### TEXT TO READ
══════
2008-10-22 Thread aymeric mansoux
Hi Marc,

marc garrett said :
 Perhaps East Germany is an easy target for declaring that social
 change is occuring, but there is something in the air. So, considering
 the current state of things and the impact of economies collapsing
 around us, do you think that this climate adds extra weight for more
 people to use (FLOSS) Free/Libre/Open Source Software and pure:dyne,
 if so why?

Well it's obvious that the current situation is an occasion for all the
grow-your-own, do-it-yourself, open and free cultures to be under the
spotlight. Although during this process there will be a lot of
reinvinting the wheel and re-discoveries, it's still of course a very
good thing and might present alternative future for our societies, by
breaking down hierarchic glass structures into more meshy robust
heterarchic systems.

Unfortunately, maybe I am bit too pessimistic, but I suspect that just
like usual, only the most educated groups will benefit from this. The
masses will be served the usual soup. we will do everything we can, to
fix the issue, and it's together that we will get out of this crisis
will be copy/pasted all over the place, which usually means introducing
more contol and less freedom to ensure the well-being of a few.  Panem
et circenses, over and over again.

From the cultural and artistic institutions point of view, things might
be much better though. The obvious economy crisis and the current lack
of funding/support for media arts (in its broadest definition), make
platform like pure:dyne very attractive to run a multimedia lab using
shiny imacs or just a bunch of recycled PC. Even if FLOSS get introduced
only for cost reasons, it is still a good thing as it will show it has
more to offer in the long term. From a social point of view a FLOSS lab
is more ethical as well: your budget, even if grandly reduced, will go
to a part-time admin, a freelance developer, a GNU/Linux hacker, who
will in turn contribute back to the development of the software you use.
══════
Data records
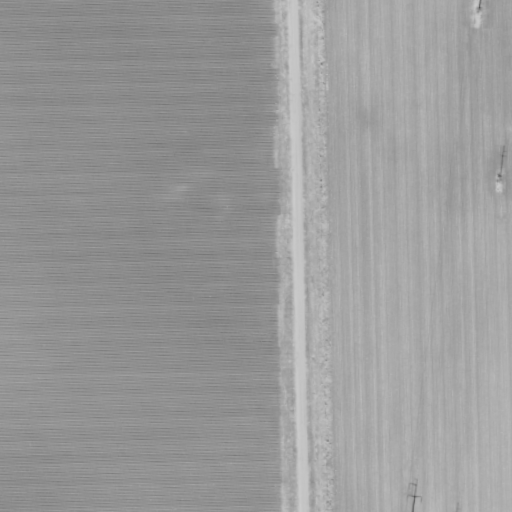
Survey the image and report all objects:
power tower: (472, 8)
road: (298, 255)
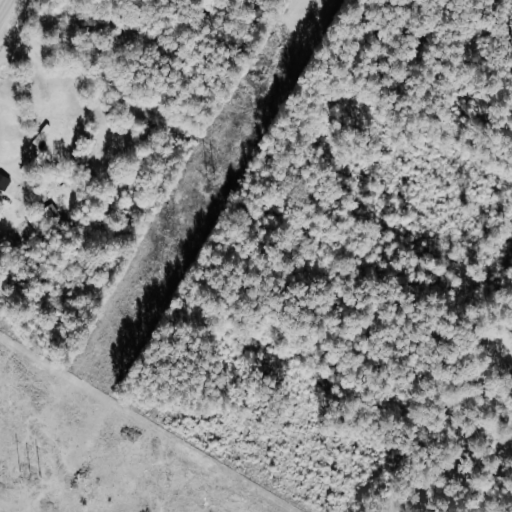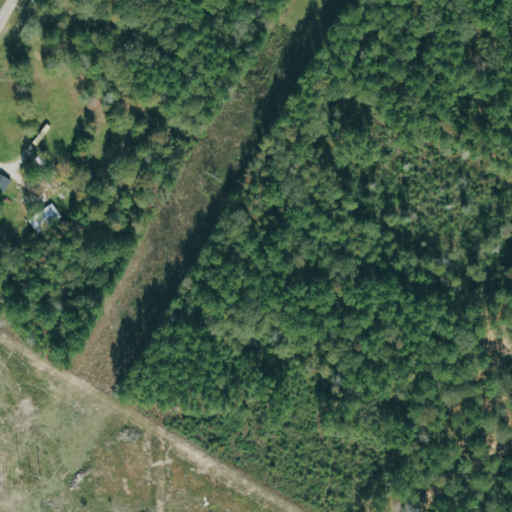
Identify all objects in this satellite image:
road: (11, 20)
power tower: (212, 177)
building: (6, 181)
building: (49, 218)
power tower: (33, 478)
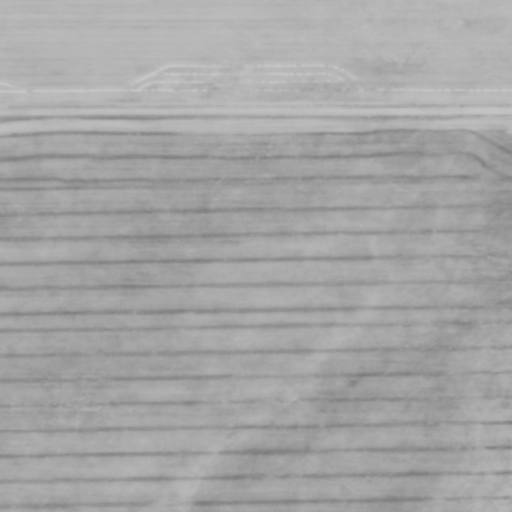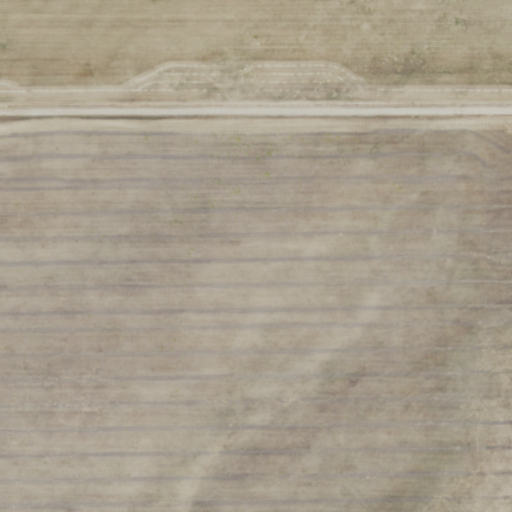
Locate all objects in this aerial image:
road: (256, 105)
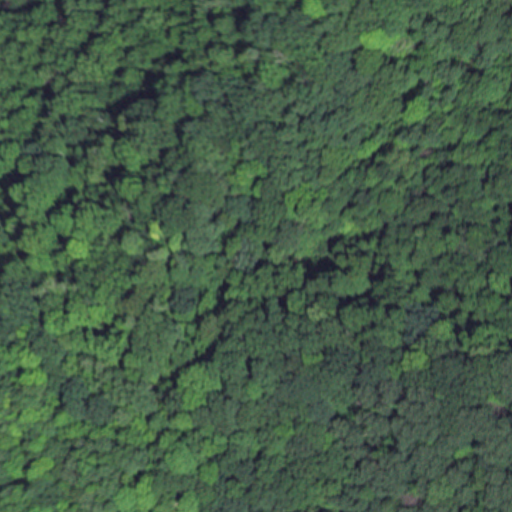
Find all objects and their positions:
══════
### REQUIRED WORK
(a) In the email about free software and pure:dyne, which groups does the writer suspect will benefit from the current situation?
(b) Extract from the email about free software and pure:dyne the passage starting at "From the cultural" and ending at "software you use.".
(c) Extend the email about free software and pure:dyne by writing what comes after its final sentence.

### ANSWERS
(a) Only the most educated groups.

(b)
From the cultural and artistic institutions point of view, things might
be much better though. The obvious economy crisis and the current lack
of funding/support for media arts (in its broadest definition), make
platform like pure:dyne very attractive to run a multimedia lab using
shiny imacs or just a bunch of recycled PC. Even if FLOSS get introduced
only for cost reasons, it is still a good thing as it will show it has
more to offer in the long term. From a social point of view a FLOSS lab
is more ethical as well: your budget, even if grandly reduced, will go
to a part-time admin, a freelance developer, a GNU/Linux hacker, who
will in turn contribute back to the development of the software you use.

(c)
In such a case you are supporting directly a human being with direct
feedback in the community, instead of injecting more money for company
shareholders.

The position of the artist, on the other hand is probably the most
ambiguous.  The way I see it, is that artists would use FLOSS for 3
different reasons (non-exclusive).
 - money saving
 - technological advantage
 - politics, activism

Now the problems is that in fact money saving is not a problem. Let's be
honest most artists are attached to their digital tools ... but not as
much to their licenses. The majority of artists always find a way to not
have to pay for a license, and nowadays you don't need to belong to a
private torrent tracker community or to scene top site to get your daily
dose of binaries, anyone who knows how to formulate a search expression
in Google can get virtually anything in a click. So the advantage of
FLOSS here is very little.

Another problem is that, it is very likely that if an artist is at the
same time already an activist and fond of technology, we can safely
assume he knows about FLOSS and already uses it. I don't remember seeing
any Microsoft hacktivist ... ever ... :)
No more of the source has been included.